In terms of new data and information, the Open Government Directive from OMB caused an initial burst of new information, but ultimately didn't fundamentally alter the way agencies choose what to release.  That's why we were so excited when President Obama followed up the OGD in January 2011 with a closely related Presidential Memo.  If the first Directive fell short because of a lack of specifics, the Presidential Memo showed that there are meaningful ways to direct agencies to create a public list of their data, and audit how well it's made available.  Specifically, the memo asked agencies to review the data that they collect from those entities they regulate, and make plans for how to improve it.

It's now most of a year later, and the most exciting result we've seen is the draft plan from the Department of Transportation.  It's worth a read, especially the appendices. It's a well designed guide to data collected by the different parts of the agency, organized by whether or not it's public, complete with citations of the laws or regulations that cover the information collection, and including ideas for how data publication could be improved.

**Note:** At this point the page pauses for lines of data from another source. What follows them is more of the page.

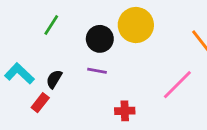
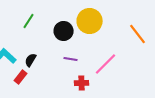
purple line: (97, 71) -> (71, 59), moved
pink line: (177, 85) -> (106, 64), moved

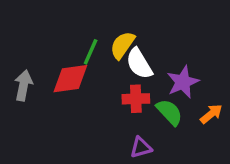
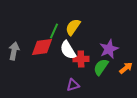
white semicircle: (139, 64) -> (68, 50), moved
green semicircle: (169, 112) -> (101, 67), turned -102
purple triangle: (141, 147) -> (73, 85), moved

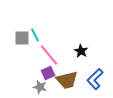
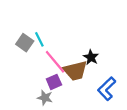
gray square: (22, 38) -> (25, 43), turned 35
brown trapezoid: (67, 80) -> (75, 71), moved

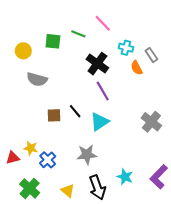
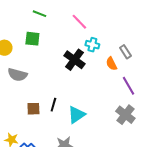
green line: (78, 34) -> (39, 14), moved
cyan cross: (126, 48) -> (92, 45), moved
purple line: (103, 91) -> (128, 86), moved
black line: (75, 111) -> (53, 105), turned 56

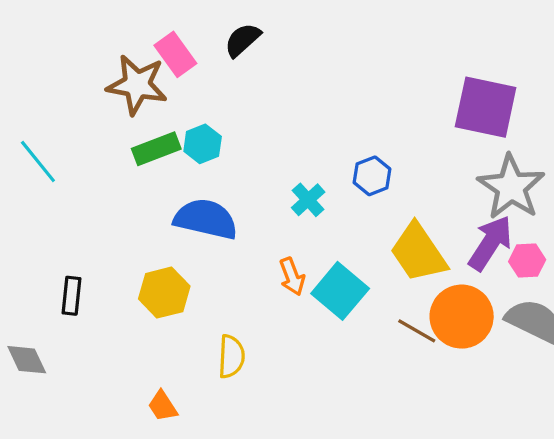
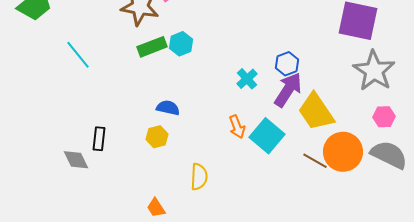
blue semicircle: (206, 219) -> (168, 108), moved, size x0.6
purple arrow: (490, 243) -> (288, 90), moved
yellow hexagon: (164, 293) -> (157, 137), size x0.7
gray diamond: (27, 360) -> (76, 160), moved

While this may seem like basic stuff, it's actually been nearly impossible to get this sort of guide out of agencies, as similar policies have been pursuing for decades. Understanding what is knowable about an agency's work is one of the most powerful ways to approach oversight, and this plan gives any member of the public a great start.  The plan also demonstrates the work that CIOs ignore far too often (as they focus more on technology procurement): active stewardship over public information.

In the National Action Plan, the White House should recommit agencies exceeding the requirements of the Presidential Memo on Regulatory Compliance Data.  Every agency should create a public list of their data (and a plan to improve it) that is at least as comprehensive as what DOT prepared.  Every agency should be a responsible steward of its public information, and the first good faith step in taking that responsibility is to publicly define what datasets the agency is responsible for, and to publicly define the steps that should be taken to improve them.

Ultimately, this indexing and auditing requirement should extend to other fields of information in addition to regulatory compliance, but since some of our public protections have sometimes eroded as a result of atrophying, ineffective disclosure, it's a good, focused place to start.

 

 

By including these two changes together, the White House can demonstrate its commitment to openness, showcase the strong foundation for transparency that exists in American government, and also demonstrate that good-faith reform involves including the public closely in a complex, long term process.